Saturday, January 31, 2026

I STILL Want to be God

"Sometimes we are told in A.A. not to try and learn the reasons for our drinking.  But such is my nature that I must know the reason for things, and I didn't stop until I had satisfied myself about the reasons for my drinking.  To my way of thinking, alcoholism is a state of being in which the motions have failed to grow to the stature of the intellect.  What is causing us to drink, therefore, is a sense of inadequacy, a childish vanity to be the most popular, the most sought after, the mostest of the most.  I wanted a cosmos, a universe all my own which I had created and where I resigned as chief top resigner and ruler over everyone else.  Okay, okay - I wanted to be God."
Big Book of Alcoholics Anonymous P. 535  

Love this passage.  There is nothing like an emotionally immature and stunted child who believes he or she is too smart for this world.  I dunno . . .  I took a drink and I took a drug and it did something to me that it doesn't do to the vast majority of people.  I know this because I talk to other alcoholics and they report the exact same reaction.  It lights up some weird pleasure/pain center in my brain that makes me go back over and over even when I know that the effects are injurious.
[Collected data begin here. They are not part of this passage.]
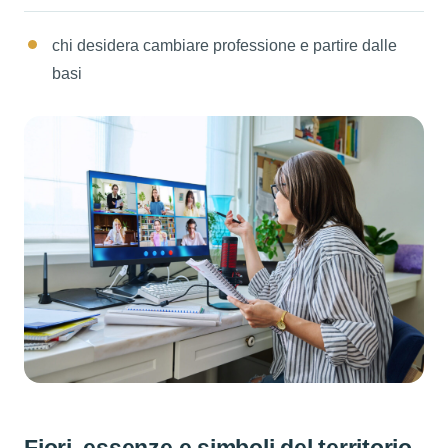
chi desidera cambiare professione e partire dalle
basi
Fiori, essenze e simboli del territorio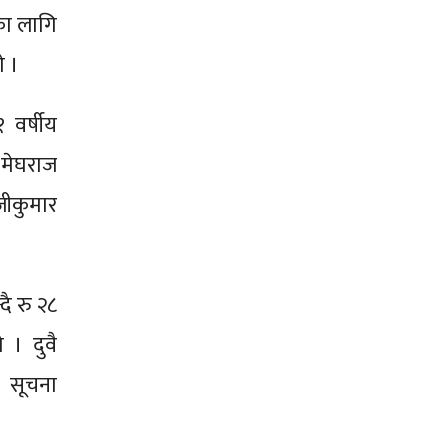
का लागि
े ।
 वर्षीय
 मेघराज
जीकुमार
दै रु २८
 । दुवै
 सूचना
"For me, A.A. is a synthesis of all the philosophy I've ever read, all of the positive, good philosophy, all of it based on love.  I don't care too much about personal fame or glory, and I want only enough money to enable me to do the work I feel I can perhaps do best.  (Ed. Note: Boy, sounds like bullshit to me . . . )  The more you give, the more you get.  The less you think of yourself the more of a person you become."